#### Instructions for the task:
Please write out each entry exactly as it appears.

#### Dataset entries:
────────────────────────────────────────

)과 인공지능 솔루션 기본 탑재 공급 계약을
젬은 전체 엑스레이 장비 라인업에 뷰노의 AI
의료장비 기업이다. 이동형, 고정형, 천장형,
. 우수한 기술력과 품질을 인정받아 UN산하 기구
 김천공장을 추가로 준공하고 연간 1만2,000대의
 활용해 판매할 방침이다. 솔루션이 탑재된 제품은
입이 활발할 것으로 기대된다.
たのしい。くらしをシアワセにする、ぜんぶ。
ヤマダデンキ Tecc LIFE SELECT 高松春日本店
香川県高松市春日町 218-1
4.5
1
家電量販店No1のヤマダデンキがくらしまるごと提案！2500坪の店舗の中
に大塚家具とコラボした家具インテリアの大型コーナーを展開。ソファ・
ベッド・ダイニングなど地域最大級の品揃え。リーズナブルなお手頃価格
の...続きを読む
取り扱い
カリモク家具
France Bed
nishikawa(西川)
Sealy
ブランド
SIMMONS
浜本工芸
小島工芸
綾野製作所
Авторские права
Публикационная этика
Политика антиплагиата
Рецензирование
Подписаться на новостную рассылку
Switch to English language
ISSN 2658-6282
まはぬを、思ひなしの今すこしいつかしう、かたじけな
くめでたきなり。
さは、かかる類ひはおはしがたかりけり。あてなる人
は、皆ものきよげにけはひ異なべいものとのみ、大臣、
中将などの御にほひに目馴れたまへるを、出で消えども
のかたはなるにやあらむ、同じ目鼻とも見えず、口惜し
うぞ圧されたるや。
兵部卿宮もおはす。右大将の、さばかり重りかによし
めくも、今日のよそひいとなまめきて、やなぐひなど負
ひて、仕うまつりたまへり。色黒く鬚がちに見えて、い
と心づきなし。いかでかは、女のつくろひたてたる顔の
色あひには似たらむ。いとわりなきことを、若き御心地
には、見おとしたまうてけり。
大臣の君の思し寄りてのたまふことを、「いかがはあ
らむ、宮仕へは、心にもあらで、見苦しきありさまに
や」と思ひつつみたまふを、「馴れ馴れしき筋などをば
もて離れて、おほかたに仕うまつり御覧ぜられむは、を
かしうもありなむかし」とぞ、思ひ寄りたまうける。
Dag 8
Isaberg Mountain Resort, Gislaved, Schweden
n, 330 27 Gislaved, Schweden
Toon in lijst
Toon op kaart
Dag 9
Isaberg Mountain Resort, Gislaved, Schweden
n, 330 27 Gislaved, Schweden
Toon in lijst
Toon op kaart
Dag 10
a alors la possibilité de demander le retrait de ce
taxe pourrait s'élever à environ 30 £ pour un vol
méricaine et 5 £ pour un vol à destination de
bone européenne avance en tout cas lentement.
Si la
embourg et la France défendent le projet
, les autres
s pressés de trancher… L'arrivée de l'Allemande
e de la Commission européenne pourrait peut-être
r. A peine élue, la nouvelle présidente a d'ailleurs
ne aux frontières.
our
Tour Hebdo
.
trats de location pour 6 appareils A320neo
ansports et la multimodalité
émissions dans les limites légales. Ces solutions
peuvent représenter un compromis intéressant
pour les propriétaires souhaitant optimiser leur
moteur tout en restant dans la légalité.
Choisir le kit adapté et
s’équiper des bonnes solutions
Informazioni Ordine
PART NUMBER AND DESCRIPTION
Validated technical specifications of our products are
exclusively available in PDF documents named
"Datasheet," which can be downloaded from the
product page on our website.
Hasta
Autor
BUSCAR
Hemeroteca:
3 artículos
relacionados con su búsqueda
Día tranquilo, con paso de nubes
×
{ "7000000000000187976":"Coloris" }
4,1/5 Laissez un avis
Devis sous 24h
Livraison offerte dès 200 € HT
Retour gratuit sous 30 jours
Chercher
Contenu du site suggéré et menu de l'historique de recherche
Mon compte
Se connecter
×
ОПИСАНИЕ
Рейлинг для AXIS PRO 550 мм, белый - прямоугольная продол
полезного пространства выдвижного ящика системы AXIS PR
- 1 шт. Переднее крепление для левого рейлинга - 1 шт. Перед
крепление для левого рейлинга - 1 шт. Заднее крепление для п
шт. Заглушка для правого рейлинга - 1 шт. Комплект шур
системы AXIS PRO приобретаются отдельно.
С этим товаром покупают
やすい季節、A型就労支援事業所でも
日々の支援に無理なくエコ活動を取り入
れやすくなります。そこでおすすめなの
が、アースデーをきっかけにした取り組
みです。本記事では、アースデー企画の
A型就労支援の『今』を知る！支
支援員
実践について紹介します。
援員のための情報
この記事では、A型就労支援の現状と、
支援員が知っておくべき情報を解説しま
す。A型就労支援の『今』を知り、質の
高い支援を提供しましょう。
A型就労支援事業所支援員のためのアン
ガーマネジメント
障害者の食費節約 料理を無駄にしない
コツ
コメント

────────────────────────────────────────

#### Exercise solution:
)과 인공지능 솔루션 기본 탑재 공급 계약을
젬은 전체 엑스레이 장비 라인업에 뷰노의 AI
의료장비 기업이다. 이동형, 고정형, 천장형,
. 우수한 기술력과 품질을 인정받아 UN산하 기구
 김천공장을 추가로 준공하고 연간 1만2,000대의
 활용해 판매할 방침이다. 솔루션이 탑재된 제품은
입이 활발할 것으로 기대된다.
たのしい。くらしをシアワセにする、ぜんぶ。
ヤマダデンキ Tecc LIFE SELECT 高松春日本店
香川県高松市春日町 218-1
4.5
1
家電量販店No1のヤマダデンキがくらしまるごと提案！2500坪の店舗の中
に大塚家具とコラボした家具インテリアの大型コーナーを展開。ソファ・
ベッド・ダイニングなど地域最大級の品揃え。リーズナブルなお手頃価格
の...続きを読む
取り扱い
カリモク家具
France Bed
nishikawa(西川)
Sealy
ブランド
SIMMONS
浜本工芸
小島工芸
綾野製作所
Авторские права
Публикационная этика
Политика антиплагиата
Рецензирование
Подписаться на новостную рассылку
Switch to English language
ISSN 2658-6282
まはぬを、思ひなしの今すこしいつかしう、かたじけな
くめでたきなり。
さは、かかる類ひはおはしがたかりけり。あてなる人
は、皆ものきよげにけはひ異なべいものとのみ、大臣、
中将などの御にほひに目馴れたまへるを、出で消えども
のかたはなるにやあらむ、同じ目鼻とも見えず、口惜し
うぞ圧されたるや。
兵部卿宮もおはす。右大将の、さばかり重りかによし
めくも、今日のよそひいとなまめきて、やなぐひなど負
ひて、仕うまつりたまへり。色黒く鬚がちに見えて、い
と心づきなし。いかでかは、女のつくろひたてたる顔の
色あひには似たらむ。いとわりなきことを、若き御心地
には、見おとしたまうてけり。
大臣の君の思し寄りてのたまふことを、「いかがはあ
らむ、宮仕へは、心にもあらで、見苦しきありさまに
や」と思ひつつみたまふを、「馴れ馴れしき筋などをば
もて離れて、おほかたに仕うまつり御覧ぜられむは、を
かしうもありなむかし」とぞ、思ひ寄りたまうける。
Dag 8
Isaberg Mountain Resort, Gislaved, Schweden
n, 330 27 Gislaved, Schweden
Toon in lijst
Toon op kaart
Dag 9
Isaberg Mountain Resort, Gislaved, Schweden
n, 330 27 Gislaved, Schweden
Toon in lijst
Toon op kaart
Dag 10
a alors la possibilité de demander le retrait de ce
taxe pourrait s'élever à environ 30 £ pour un vol
méricaine et 5 £ pour un vol à destination de
bone européenne avance en tout cas lentement.
Si la
embourg et la France défendent le projet
, les autres
s pressés de trancher… L'arrivée de l'Allemande
e de la Commission européenne pourrait peut-être
r. A peine élue, la nouvelle présidente a d'ailleurs
ne aux frontières.
our
Tour Hebdo
.
trats de location pour 6 appareils A320neo
ansports et la multimodalité
émissions dans les limites légales. Ces solutions
peuvent représenter un compromis intéressant
pour les propriétaires souhaitant optimiser leur
moteur tout en restant dans la légalité.
Choisir le kit adapté et
s’équiper des bonnes solutions
Informazioni Ordine
PART NUMBER AND DESCRIPTION
Validated technical specifications of our products are
exclusively available in PDF documents named
"Datasheet," which can be downloaded from the
product page on our website.
Hasta
Autor
BUSCAR
Hemeroteca:
3 artículos
relacionados con su búsqueda
Día tranquilo, con paso de nubes
×
{ "7000000000000187976":"Coloris" }
4,1/5 Laissez un avis
Devis sous 24h
Livraison offerte dès 200 € HT
Retour gratuit sous 30 jours
Chercher
Contenu du site suggéré et menu de l'historique de recherche
Mon compte
Se connecter
×
ОПИСАНИЕ
Рейлинг для AXIS PRO 550 мм, белый - прямоугольная продол
полезного пространства выдвижного ящика системы AXIS PR
- 1 шт. Переднее крепление для левого рейлинга - 1 шт. Перед
крепление для левого рейлинга - 1 шт. Заднее крепление для п
шт. Заглушка для правого рейлинга - 1 шт. Комплект шур
системы AXIS PRO приобретаются отдельно.
С этим товаром покупают
やすい季節、A型就労支援事業所でも
日々の支援に無理なくエコ活動を取り入
れやすくなります。そこでおすすめなの
が、アースデーをきっかけにした取り組
みです。本記事では、アースデー企画の
A型就労支援の『今』を知る！支
支援員
実践について紹介します。
援員のための情報
この記事では、A型就労支援の現状と、
支援員が知っておくべき情報を解説しま
す。A型就労支援の『今』を知り、質の
高い支援を提供しましょう。
A型就労支援事業所支援員のためのアン
ガーマネジメント
障害者の食費節約 料理を無駄にしない
コツ
コメント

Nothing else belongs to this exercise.